Nunca conseguiu cumprir a promessa de lhe ser fiel,
sobretudo quando ela engravidou e teve a menina. A Mila, já com vinte anos, como
o tempo passa. Boa aluna, boa filha, o seu orgulho.
Infelizmente crescera a ouvi-los discutir, ele a
querer ver-se livre de uma mulher que não o atraía, ela sempre ciumenta, mesmo
após o seu divórcio, há treze anos.
A miúda nunca se deu bem com as suas namoradas. Para
quê, se duravam tão pouco? disse-lhe ela um dia, e era verdade.

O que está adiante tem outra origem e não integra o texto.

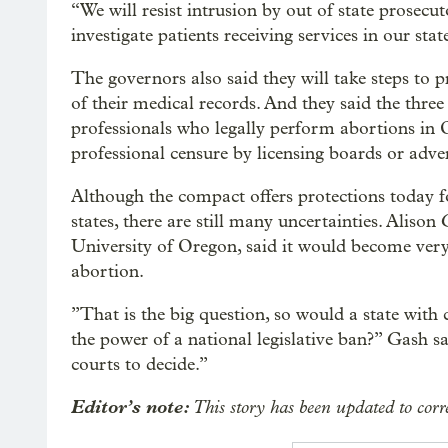
“We will resist intrusion by out of state prosecu
investigate patients receiving services in our sta
The governors also said they will take steps to p
of their medical records. And they said the three
professionals who legally perform abortions in
professional censure by licensing boards or adver
Although the compact offers protections today f
states, there are still many uncertainties. Alison 
University of Oregon, said it would become very
abortion.
”That is the big question, so would a state with
the power of a national legislative ban?” Gash s
courts to decide.”
Editor’s note:
This story has been updated to cor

A mãe deprimia-se em casa, sozinha e amarga. A filha,
não, felizmente saíra a ele, forte, determinada.
Deixara-se divagar para se abstrair do momento.
Desciam o caixão, esperaram uns segundos. Ninguém disse
nada. Começaram a lançar a terra.
Regressaram em silêncio e despediram-se. Guardou a carta
que a filha lhe entregou “é da mãe, para
ti”. Iria lê-la depois. Adivinhava as queixas e recriminações que devia
conter. Combinaram um almoço no fim-de-semana. Ela continuaria a morar na casa
dos avós.
Ia tudo manter-se como sempre. Não sentia culpa, mas alívio
por ter terminado. Talvez nunca a tivesse amado, mas dera-lhe a menina, filha
única, perfeita, um sentido para a sua vida.
Ao entrar em casa, tirou o sobretudo e pegou na carta.
Lê-la seria o ponto final que lhe devia para a esquecer de vez.
Dez palavras apenas:
A
Mila não é tua filha, é do teu irmão.
Mudaram o seu mundo.
Viu-se como era, velho e só.
Sempre é tempo de a verdade vir à tona!